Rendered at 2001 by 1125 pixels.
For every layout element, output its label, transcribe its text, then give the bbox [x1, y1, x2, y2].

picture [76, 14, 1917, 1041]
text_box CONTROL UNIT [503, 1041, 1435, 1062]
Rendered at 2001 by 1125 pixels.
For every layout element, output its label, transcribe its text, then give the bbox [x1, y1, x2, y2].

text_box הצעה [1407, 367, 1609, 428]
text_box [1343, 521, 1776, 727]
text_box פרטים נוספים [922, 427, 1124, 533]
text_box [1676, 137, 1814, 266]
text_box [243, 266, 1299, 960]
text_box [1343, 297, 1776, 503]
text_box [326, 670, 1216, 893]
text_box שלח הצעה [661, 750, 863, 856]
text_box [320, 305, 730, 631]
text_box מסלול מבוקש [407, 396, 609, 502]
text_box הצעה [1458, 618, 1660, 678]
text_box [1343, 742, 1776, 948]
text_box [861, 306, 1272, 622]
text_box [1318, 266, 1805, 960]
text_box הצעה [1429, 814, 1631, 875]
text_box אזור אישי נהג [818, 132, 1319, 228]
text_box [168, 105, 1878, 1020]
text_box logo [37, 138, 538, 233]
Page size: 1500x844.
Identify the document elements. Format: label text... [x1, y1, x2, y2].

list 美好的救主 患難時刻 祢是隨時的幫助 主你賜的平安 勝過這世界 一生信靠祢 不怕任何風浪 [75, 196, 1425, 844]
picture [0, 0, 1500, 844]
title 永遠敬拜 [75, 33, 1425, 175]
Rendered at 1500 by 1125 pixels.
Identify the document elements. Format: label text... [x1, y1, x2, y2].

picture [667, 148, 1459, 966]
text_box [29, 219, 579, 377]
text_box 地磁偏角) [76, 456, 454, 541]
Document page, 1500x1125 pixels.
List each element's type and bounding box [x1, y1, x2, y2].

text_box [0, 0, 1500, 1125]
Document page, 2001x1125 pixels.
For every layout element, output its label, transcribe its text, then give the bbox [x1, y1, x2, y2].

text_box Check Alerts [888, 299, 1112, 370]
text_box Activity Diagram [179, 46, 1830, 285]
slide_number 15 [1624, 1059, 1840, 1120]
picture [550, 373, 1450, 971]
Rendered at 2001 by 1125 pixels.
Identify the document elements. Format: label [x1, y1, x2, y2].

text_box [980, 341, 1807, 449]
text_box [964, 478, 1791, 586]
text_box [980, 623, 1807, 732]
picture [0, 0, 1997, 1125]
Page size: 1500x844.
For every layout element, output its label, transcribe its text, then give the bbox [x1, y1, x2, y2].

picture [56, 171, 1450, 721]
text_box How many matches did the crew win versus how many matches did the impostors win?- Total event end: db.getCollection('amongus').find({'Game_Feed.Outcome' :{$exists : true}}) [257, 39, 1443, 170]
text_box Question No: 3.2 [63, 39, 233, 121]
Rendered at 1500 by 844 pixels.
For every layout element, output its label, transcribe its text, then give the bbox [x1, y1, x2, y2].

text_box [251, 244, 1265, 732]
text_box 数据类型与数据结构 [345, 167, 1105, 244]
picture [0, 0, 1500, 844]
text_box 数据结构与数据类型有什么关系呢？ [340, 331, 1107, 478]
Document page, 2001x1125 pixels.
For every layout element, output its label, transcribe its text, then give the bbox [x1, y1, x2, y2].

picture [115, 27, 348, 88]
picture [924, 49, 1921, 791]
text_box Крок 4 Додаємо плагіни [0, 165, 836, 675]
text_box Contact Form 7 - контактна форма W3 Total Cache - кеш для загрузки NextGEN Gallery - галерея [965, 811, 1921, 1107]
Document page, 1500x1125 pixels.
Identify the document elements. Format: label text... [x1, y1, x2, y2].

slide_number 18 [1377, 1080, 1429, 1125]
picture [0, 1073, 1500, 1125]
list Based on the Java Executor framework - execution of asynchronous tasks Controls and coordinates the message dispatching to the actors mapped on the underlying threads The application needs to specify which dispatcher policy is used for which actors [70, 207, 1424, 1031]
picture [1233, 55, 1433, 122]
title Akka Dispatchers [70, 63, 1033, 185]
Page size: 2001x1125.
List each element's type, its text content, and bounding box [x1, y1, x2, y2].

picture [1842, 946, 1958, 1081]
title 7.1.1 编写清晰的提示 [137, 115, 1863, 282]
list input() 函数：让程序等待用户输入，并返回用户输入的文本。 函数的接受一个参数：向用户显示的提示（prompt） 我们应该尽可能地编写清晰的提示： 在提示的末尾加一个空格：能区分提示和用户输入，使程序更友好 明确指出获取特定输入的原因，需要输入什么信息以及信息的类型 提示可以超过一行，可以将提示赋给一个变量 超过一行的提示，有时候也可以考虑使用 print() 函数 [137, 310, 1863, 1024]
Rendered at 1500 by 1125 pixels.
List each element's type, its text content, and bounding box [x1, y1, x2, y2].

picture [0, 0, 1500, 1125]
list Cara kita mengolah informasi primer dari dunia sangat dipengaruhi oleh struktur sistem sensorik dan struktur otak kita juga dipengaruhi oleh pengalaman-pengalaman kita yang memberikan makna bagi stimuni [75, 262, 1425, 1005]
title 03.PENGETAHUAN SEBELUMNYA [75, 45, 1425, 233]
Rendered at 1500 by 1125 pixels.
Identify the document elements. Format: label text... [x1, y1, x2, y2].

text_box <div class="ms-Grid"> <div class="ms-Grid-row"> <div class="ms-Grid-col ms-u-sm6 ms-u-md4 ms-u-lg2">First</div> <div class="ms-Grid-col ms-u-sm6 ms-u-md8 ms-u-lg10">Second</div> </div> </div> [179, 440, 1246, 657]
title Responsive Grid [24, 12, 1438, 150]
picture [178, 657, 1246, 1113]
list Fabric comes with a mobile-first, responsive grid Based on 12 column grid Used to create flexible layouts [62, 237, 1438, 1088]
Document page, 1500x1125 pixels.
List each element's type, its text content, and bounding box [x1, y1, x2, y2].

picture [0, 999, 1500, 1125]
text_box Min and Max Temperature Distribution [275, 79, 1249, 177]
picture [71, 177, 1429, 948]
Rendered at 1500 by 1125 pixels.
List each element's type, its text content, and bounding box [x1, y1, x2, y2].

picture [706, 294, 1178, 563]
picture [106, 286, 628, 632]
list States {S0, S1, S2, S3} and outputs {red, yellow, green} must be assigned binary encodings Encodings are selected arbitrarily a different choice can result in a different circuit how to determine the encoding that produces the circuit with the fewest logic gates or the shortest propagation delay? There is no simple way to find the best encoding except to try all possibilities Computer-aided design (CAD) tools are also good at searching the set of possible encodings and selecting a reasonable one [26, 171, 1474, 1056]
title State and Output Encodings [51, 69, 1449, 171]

» The problem
Go back to the listing above. Copy word for word the lines from the one with "Identify the document elements. Format: label [x1, y1, x2, y2]." through the one with "Rendered at 1500 by 844 pixels.", and nothing more.

» Exercise result
Identify the document elements. Format: label [x1, y1, x2, y2].

text_box [980, 341, 1807, 449]
text_box [964, 478, 1791, 586]
text_box [980, 623, 1807, 732]
picture [0, 0, 1997, 1125]
Page size: 1500x844.
For every layout element, output its label, transcribe its text, then give the bbox [x1, y1, x2, y2].

picture [56, 171, 1450, 721]
text_box How many matches did the crew win versus how many matches did the impostors win?- Total event end: db.getCollection('amongus').find({'Game_Feed.Outcome' :{$exists : true}}) [257, 39, 1443, 170]
text_box Question No: 3.2 [63, 39, 233, 121]
Rendered at 1500 by 844 pixels.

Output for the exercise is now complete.